Luc L., qui a dirigé la cuisine centrale et la politique alimentaire de Montpellier et de la Métropole de 2016 à 2024, était renvoyé devant le tribunal correctionnel le mercredi 6 mai pour "harcèlement sexuel par une personne ayant autorité sur la victime". Trois salariées, alors placées sous son autorité, ont porté plainte.
Des accusations graves
La seule plaignante présente au tribunal avait déposé plainte en 2023. Elle dénonçait "une main aux fesses lors d'un déplacement professionnel en 2021", "une caresse sur la joue en la croisant dans l'escalier en 2023", ainsi que des remarques graveleuses telles que "Vous criez bien, vous devez être bonne au lit". Ces faits étaient d'autant plus mal vécus qu'elle était seule à son poste et que sa charge de travail augmentait constamment.
Une deuxième plaignante, une jeune femme, affirme s'être entendu dire dès son premier jour de stage : "Tu vas avoir deux amants, ton copain et moi". Elle a également subi "sa tête posée sur mon épaule", "un bisou sur le front" et "une main sur la cuisse". Traumatisée, elle a arrêté ses études de droit après ce stage.
Une troisième femme a dénoncé des remarques formulées lors d'un week-end en 2018 : "Je te découvre, tu as vraiment un beau cul".
La défense de Luc L.
Luc L. a nié en bloc les accusations, s'abritant derrière l'absence de témoins directs. Il a expliqué que les plaignantes auraient une "haine" contre lui car il n'avait pas tenté de les conserver à la cuisine centrale où elles avaient "beaucoup d'avantages". Il a également évoqué leur proximité avec l'ancien directeur. Licencié sans préavis ni indemnité en février 2024, il a affirmé : "Elles ont une haine contre moi."
Cependant, plusieurs collègues des plaignantes ont témoigné les avoir réconfortées alors qu'elles étaient en pleurs. La procureure Honorine Pourcelot a rappelé que "trois autres personnes, dont deux collaboratrices, ont témoigné de propos sexistes". L'une d'elles a rapporté : "Il m'a demandé combien de rapports sexuels j'avais." Une autre a déploré : "Il a fait une allusion à un préservatif quand je déballais une nappe pour le goûter des enfants."

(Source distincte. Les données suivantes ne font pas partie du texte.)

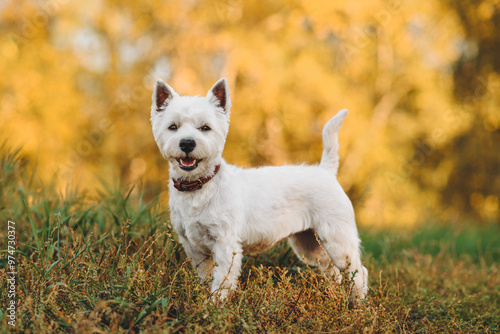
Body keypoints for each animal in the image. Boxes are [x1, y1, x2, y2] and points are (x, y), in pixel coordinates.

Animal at [148, 77, 368, 300]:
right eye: (173, 126)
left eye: (205, 128)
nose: (187, 143)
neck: (200, 186)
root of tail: (326, 171)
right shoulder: (193, 247)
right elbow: (206, 277)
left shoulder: (226, 243)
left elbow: (221, 282)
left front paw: (215, 305)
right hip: (309, 243)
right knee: (332, 270)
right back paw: (335, 298)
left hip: (336, 238)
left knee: (357, 271)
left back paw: (358, 304)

Un management problématique
Au-delà des faits à caractère sexuel, c'est son management qui semblait problématique. Un témoin évoque son "côté pervers, malsain, méchant". Plusieurs autres mentionnent "un ego surdimensionné". La présidente Ilana Lachkar a cité de nombreuses déclarations : "il exerçait une pression permanente", "il fallait répondre à ses mails dans la minute", "il m'a humiliée dans une réunion, je suis partie et je ne suis jamais revenue".

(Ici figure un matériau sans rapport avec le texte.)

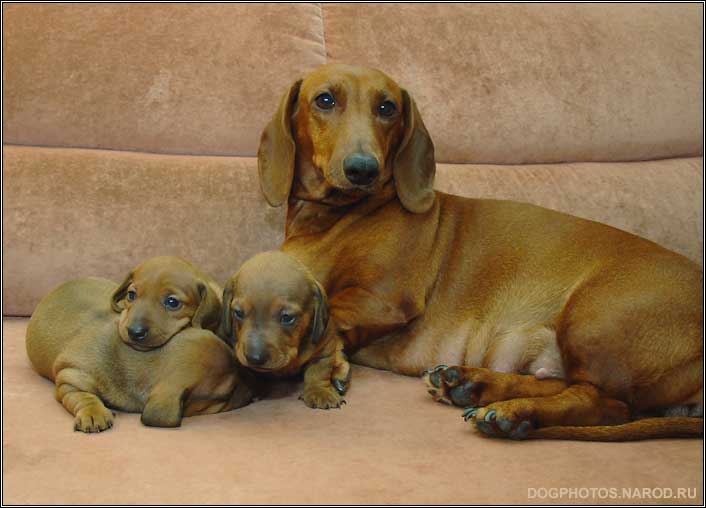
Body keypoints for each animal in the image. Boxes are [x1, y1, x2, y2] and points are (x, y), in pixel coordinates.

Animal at [26, 256, 253, 430]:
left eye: (172, 302)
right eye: (226, 394)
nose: (256, 390)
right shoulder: (69, 378)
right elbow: (84, 397)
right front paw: (93, 413)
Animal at [223, 252, 350, 410]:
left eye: (287, 317)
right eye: (238, 313)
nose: (254, 358)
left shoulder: (324, 346)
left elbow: (319, 371)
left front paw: (320, 391)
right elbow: (252, 374)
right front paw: (257, 389)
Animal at [256, 61, 700, 438]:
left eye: (387, 107)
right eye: (324, 100)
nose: (363, 169)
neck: (336, 218)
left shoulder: (386, 297)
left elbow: (329, 313)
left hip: (593, 318)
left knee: (605, 403)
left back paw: (512, 413)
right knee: (561, 384)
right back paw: (471, 384)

Les réquisitions et la défense
Me Maïlis Andrieu, avocate de la partie civile, a plaidé : "Avec lui, ce n'est jamais un jeu de séduction, les faits se produisent par surprise ou quand la personne est à bout. Quand il a déclaré à ma cliente que 'pour la promotion il faudra coucher', elle a été détruite." Elle a demandé 7 000 euros pour chacun des faits reprochés.
De son côté, Me Mikaël d'Alimonte, avocat de la défense, a estimé que "seules trois personnes décrivent des comportements problématiques" et que "le dossier est fragile". Il a plaidé la relaxe, arguant que la procédure avait été bâclée et qu'une des expertises psychologiques manquait d'objectivité.
La procureure a requis six mois de prison avec sursis, rappelant que "trois femmes sur quatre sont confrontées à des blagues sexistes" et soulignant le lien de subordination entre le prévenu et les plaignantes. Le jugement a été mis en délibéré.